- **Provided passage**
Home > Educational Neuroscience > Types of Estimation and Meaningful Estimation Activities

Types of Estimation and Meaningful Estimation Activities

Types of Estimation

Taylor-Cox (2001) suggests four distinct types of estimation.

  1. True approximations are used when an estimate is acceptable, especially when dealing with very large numbers. Is it really important to know that the average distance from the Earth to the sun is 92,955,630 miles, or will 93,000,000 miles suffice? True approximations are more applicable to problems in the intermediate and upper grades. Unfortunately, the numbers that youngsters work with in the primary grades are typically smaller and less complex than the numbers that lend themselves to true approximations. Making true approximations has little advantage with simpler numbers because we can easily calculate to ensure that we know the exact amount.
  2. Overestimating is used when rounding up might be beneficial, such as overestimating the amount of food to buy for a child’s birthday party. The major drawback for this option is that it may be wasteful if you get way too much. But if you underestimate, some kids may not get enough food.

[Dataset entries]
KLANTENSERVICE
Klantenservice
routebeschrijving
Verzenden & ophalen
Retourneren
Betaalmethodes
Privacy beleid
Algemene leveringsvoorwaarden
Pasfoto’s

- **List of tasks**
1/ List every grade level named in the passage on types of estimation.
2/ Transcribe the portion of the passage on types of estimation that begins at the words "Taylor-Cox (2001) suggests" and ends after "the exact amount.".

- **Answers given**
1/
- Intermediate grades
- Upper grades
- Primary grades

2/
Taylor-Cox (2001) suggests four distinct types of estimation.

  1. True approximations are used when an estimate is acceptable, especially when dealing with very large numbers. Is it really important to know that the average distance from the Earth to the sun is 92,955,630 miles, or will 93,000,000 miles suffice? True approximations are more applicable to problems in the intermediate and upper grades. Unfortunately, the numbers that youngsters work with in the primary grades are typically smaller and less complex than the numbers that lend themselves to true approximations. Making true approximations has little advantage with simpler numbers because we can easily calculate to ensure that we know the exact amount.